Colic often is diagnosed using Wessel’s rule of threes—crying for more than 3 hours per day, at least 3 days per week, for more than 3 weeks. The limitations of this definition include the lack of specificity of the word crying (e.g., does this include fussing?) and the necessity to wait 3 weeks to make a diagnosis in an infant who has excessive crying. Colicky crying is often described as paroxysmal and may be characterized by facial grimacing, leg flexion, and passing flatus.
Etiology: Fewer than 5% of infants evaluated for excessive crying have an organic etiology. Because the etiology of colic is unknown, this syndrome may represent the extreme of the normal phenomenon of infant crying. Nonetheless evaluation of infants with excessive crying is warranted.
Epidemiology: Cumulative incidence rates of colic vary from 5% to 19% in different studies. Girls and boys are affected equally. Studies vary by how colic is defined and by data collection methodology, such as maintaining a cry diary or actual recording of infant vocalizations. Concern about infant crying also varies by culture, and this may influence what is recorded as crying or fussing. The clinician who evaluates a crying infant must differentiate serious disease from colic, which has no identifiable etiology. The history includes a description of the crying, including duration, frequency, intensity, and modifiability. Associated symptoms, such as leg flexion, facial grimacing, vomiting, or back arching, should be identified. Other important historical clues include the onset, diurnal pattern, any changes in quality, and triggers or activities that relieve crying. A review of systems can identify or eliminate other serious illnesses. Medical history also is important because infants with perinatal problems are at increased risk for neurologic causes of crying.

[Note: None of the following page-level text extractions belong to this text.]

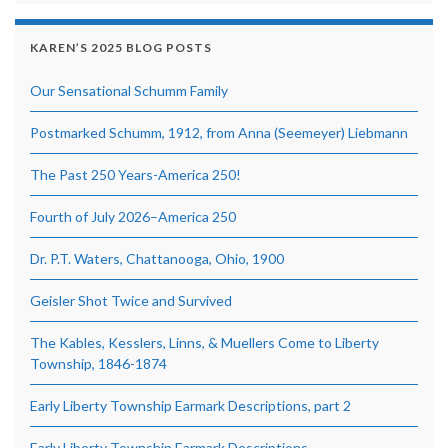
KAREN’S 2025 BLOG POSTS
Our Sensational Schumm Family
Postmarked Schumm, 1912, from Anna (Seemeyer) Liebmann
The Past 250 Years-America 250!
Fourth of July 2026–America 250
Dr. P.T. Waters, Chattanooga, Ohio, 1900
Geisler Shot Twice and Survived
The Kables, Kesslers, Linns, & Muellers Come to Liberty
Township, 1846-1874
Early Liberty Township Earmark Descriptions, part 2
Early Liberty Township Earmark Descriptions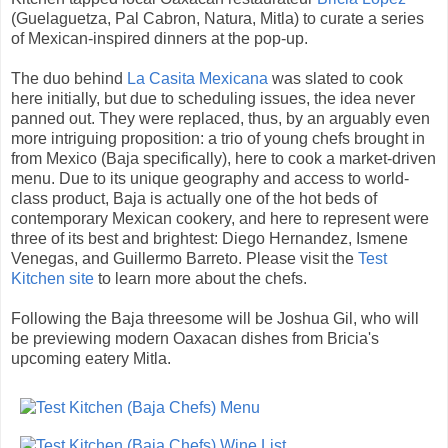
(Guelaguetza, Pal Cabron, Natura, Mitla) to curate a series
of Mexican-inspired dinners at the pop-up.
The duo behind
La Casita Mexicana
was slated to cook
here initially, but due to scheduling issues, the idea never
panned out. They were replaced, thus, by an arguably even
more intriguing proposition: a trio of young chefs brought in
from Mexico (Baja specifically), here to cook a market-driven
menu. Due to its unique geography and access to world-
class product, Baja is actually one of the hot beds of
contemporary Mexican cookery, and here to represent were
three of its best and brightest: Diego Hernandez, Ismene
Venegas, and Guillermo Barreto. Please visit the
Test
Kitchen site
to learn more about the chefs.
Following the Baja threesome will be Joshua Gil, who will
be previewing modern Oaxacan dishes from Bricia's
upcoming eatery Mitla.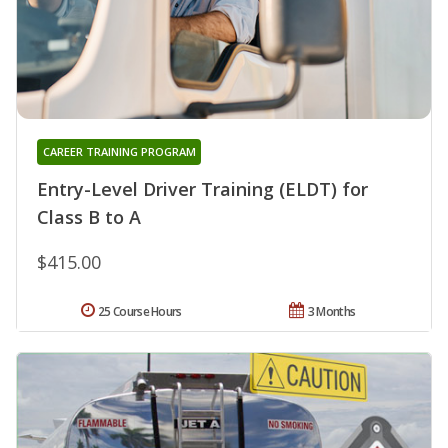
CAREER TRAINING PROGRAM
Entry-Level Driver Training (ELDT) for
Class B to A
$415.00
25 Course Hours
3 Months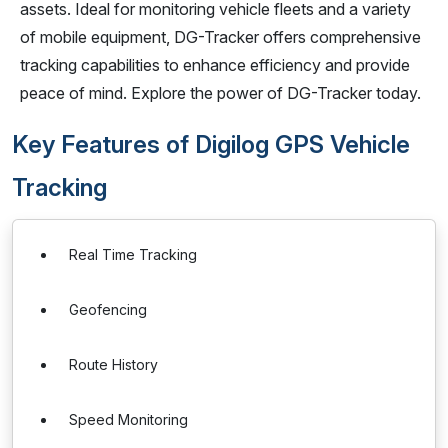
assets. Ideal for monitoring vehicle fleets and a variety
of mobile equipment, DG-Tracker offers comprehensive
tracking capabilities to enhance efficiency and provide
peace of mind. Explore the power of DG-Tracker today.
Key Features of Digilog GPS Vehicle
Tracking
Real Time Tracking
Geofencing
Route History
Speed Monitoring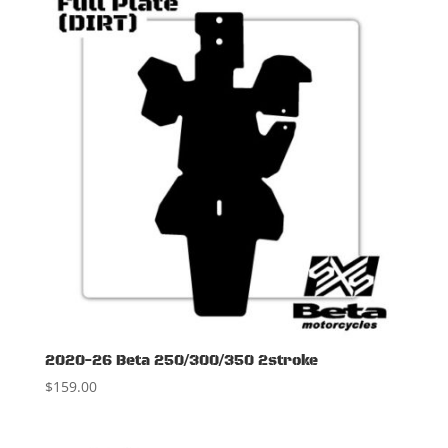
2020-26 Beta 250/300/350 2stroke
$
159.00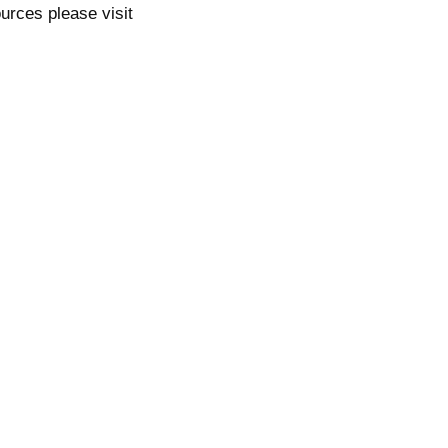
ources please visit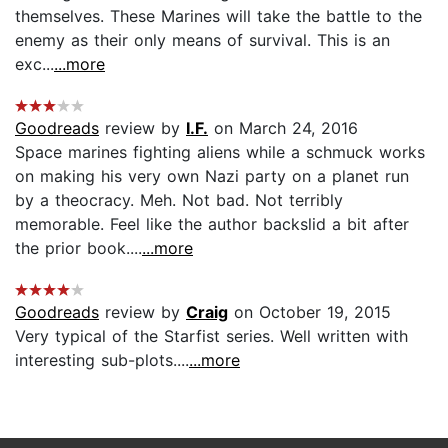
themselves. These Marines will take the battle to the
enemy as their only means of survival. This is an
exc...
...more
Goodreads
review by
I.F.
on March 24, 2016
Space marines fighting aliens while a schmuck works
on making his very own Nazi party on a planet run
by a theocracy. Meh. Not bad. Not terribly
memorable. Feel like the author backslid a bit after
the prior book....
...more
Goodreads
review by
Craig
on October 19, 2015
Very typical of the Starfist series. Well written with
interesting sub-plots....
...more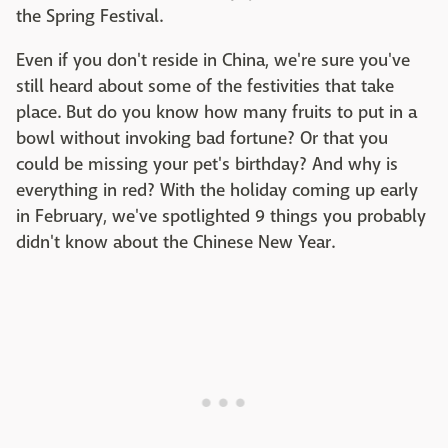
the Spring Festival.
Even if you don't reside in China, we're sure you've
still heard about some of the festivities that take
place. But do you know how many fruits to put in a
bowl without invoking bad fortune? Or that you
could be missing your pet's birthday? And why is
everything in red? With the holiday coming up early
in February, we've spotlighted 9 things you probably
didn't know about the Chinese New Year.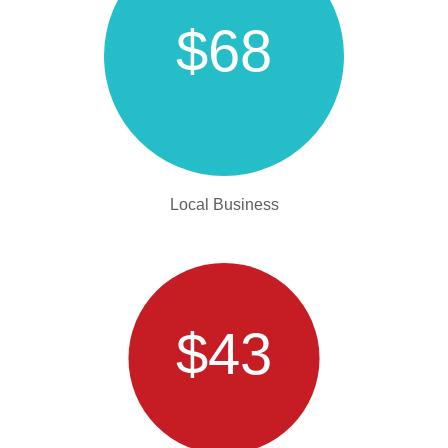
$68
Local Business
$43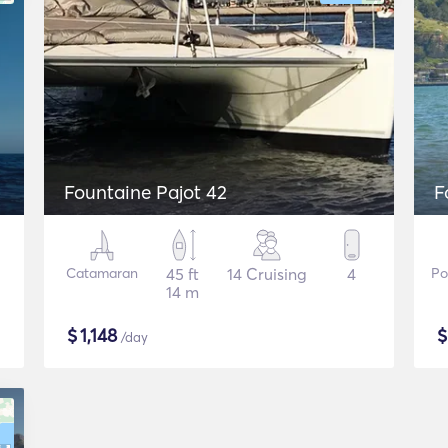
Fountaine Pajot 42
F
Catamaran
45 ft
14 Cruising
4
Po
14 m
$
1,148
/day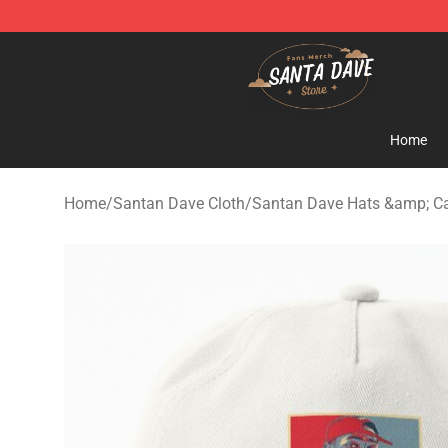
Santan Dave Store - Official Santan Dave Merchandis
Home
Home
/
Santan Dave Cloth
/
Santan Dave Hats &amp; C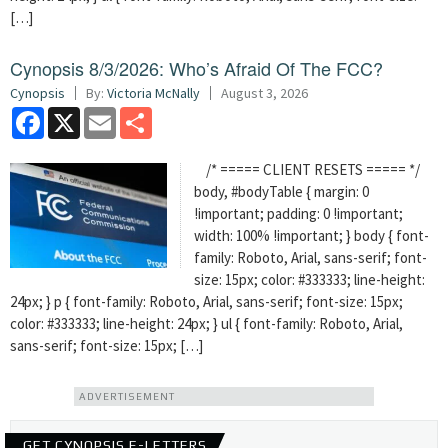
[…]
Cynopsis 8/3/2026: Who’s Afraid Of The FCC?
Cynopsis
By:
Victoria McNally
August 3, 2026
Facebook
X
Email
Share
/* ===== CLIENT RESETS ===== */
body, #bodyTable { margin: 0
!important; padding: 0 !important;
width: 100% !important; } body { font-
family: Roboto, Arial, sans-serif; font-
size: 15px; color: #333333; line-height:
24px; } p { font-family: Roboto, Arial, sans-serif; font-size: 15px;
color: #333333; line-height: 24px; } ul { font-family: Roboto, Arial,
sans-serif; font-size: 15px; […]
ADVERTISEMENT
GET CYNOPSIS E-LETTERS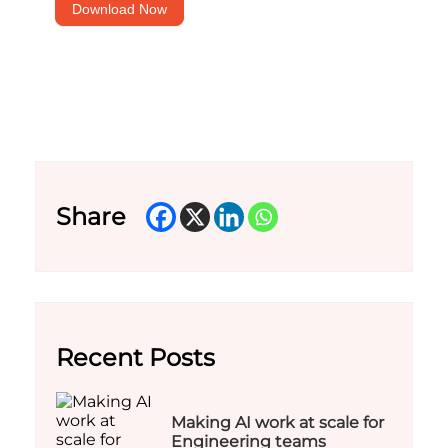
Download Now
Share
Recent Posts
Making AI work at scale for
Engineering teams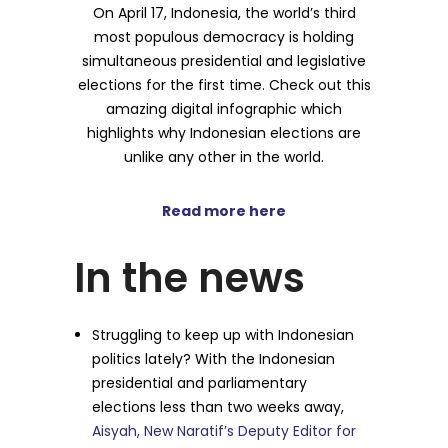
On April 17, Indonesia, the world’s third
most populous democracy is holding
simultaneous presidential and legislative
elections for the first time. Check out this
amazing digital infographic which
highlights why Indonesian elections are
unlike any other in the world.
Read more here
In the news
Struggling to keep up with Indonesian
politics lately? With the Indonesian
presidential and parliamentary
elections less than two weeks away,
Aisyah, New Naratif’s Deputy Editor for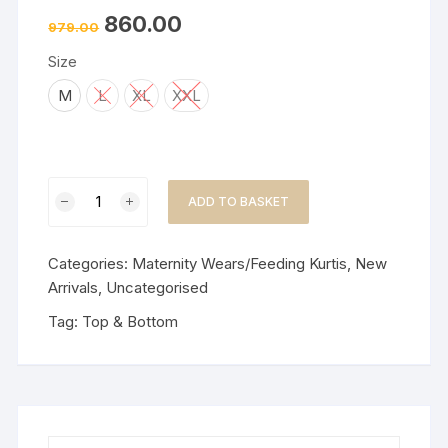
860.00
979.00
Size
M
L
XL
XXL
Feeding
ADD TO BASKET
Cord
Set/Embroidery-
Dusty
Categories:
Maternity Wears/Feeding Kurtis
,
New
Pink
Arrivals
,
Uncategorised
quantity
Tag:
Top & Bottom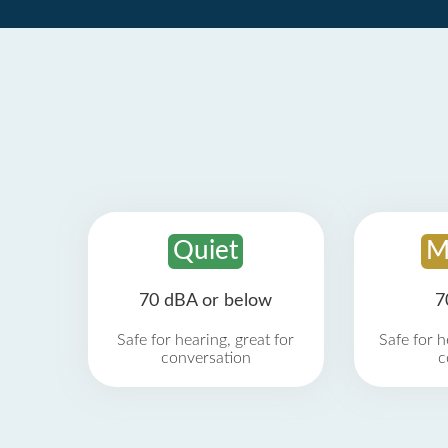
Quiet
M
70 dBA or below
7
Safe for hearing, great for
Safe for h
conversation
c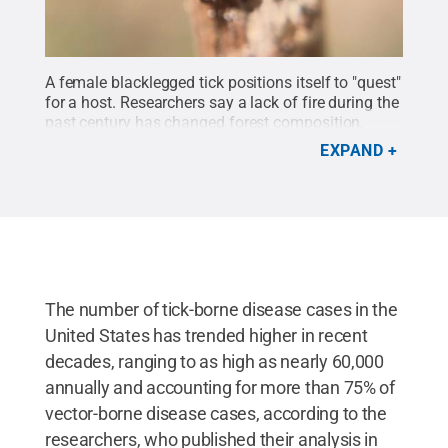
A female blacklegged tick positions itself to "quest"
for a host. Researchers say a lack of fire during the
past century has changed forest composition,
creating habitat that optimizes questing conditions
EXPAND
for disease-carrying ticks.
Credit:
Joyce Sakamoto
.
All Rights Reserved
.
The number of tick-borne disease cases in the
United States has trended higher in recent
decades, ranging to as high as nearly 60,000
annually and accounting for more than 75% of
vector-borne disease cases, according to the
researchers, who published their analysis in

Attention to the feeding history can reveal feeding-related problems, including hunger, air swallowing (worsened by crying), gastroesophageal reflux, and food intolerance. Questions concerning the family’s ability to handle the stress of the infant’s crying and their knowledge of infant soothing strategies assist the clinician in assessing risk for parental mental health comorbidities and developing an intervention plan suitable for the family. The diagnosis of colic is made only when the physical examination reveals no organic cause for the infant’s excessive crying. The examination begins with vital signs, weight, length, and head circumference, looking for effects of systemic illness on growth. A thorough inspection of the infant is important to identify possible sources of pain, including skin lesions, corneal abrasions, hair tourniquets, skeletal infections, or signs of child abuse such as fractures. Infants with common conditions such as otitis media, urinary tract infections, mouth ulcerations, and insect bites may present with crying. A neurologic examination may reveal previously undiagnosed neurologic conditions, such as perinatal brain injuries, as the cause of irritability and crying. Observation of the infant during a crying episode is invaluable to assess the infant’s potential for calming and the parents’ skills in soothing the infant. Laboratory and imaging studies are reserved for infants in whom there are history or physical examination findings suggesting
an organic cause for excessive crying.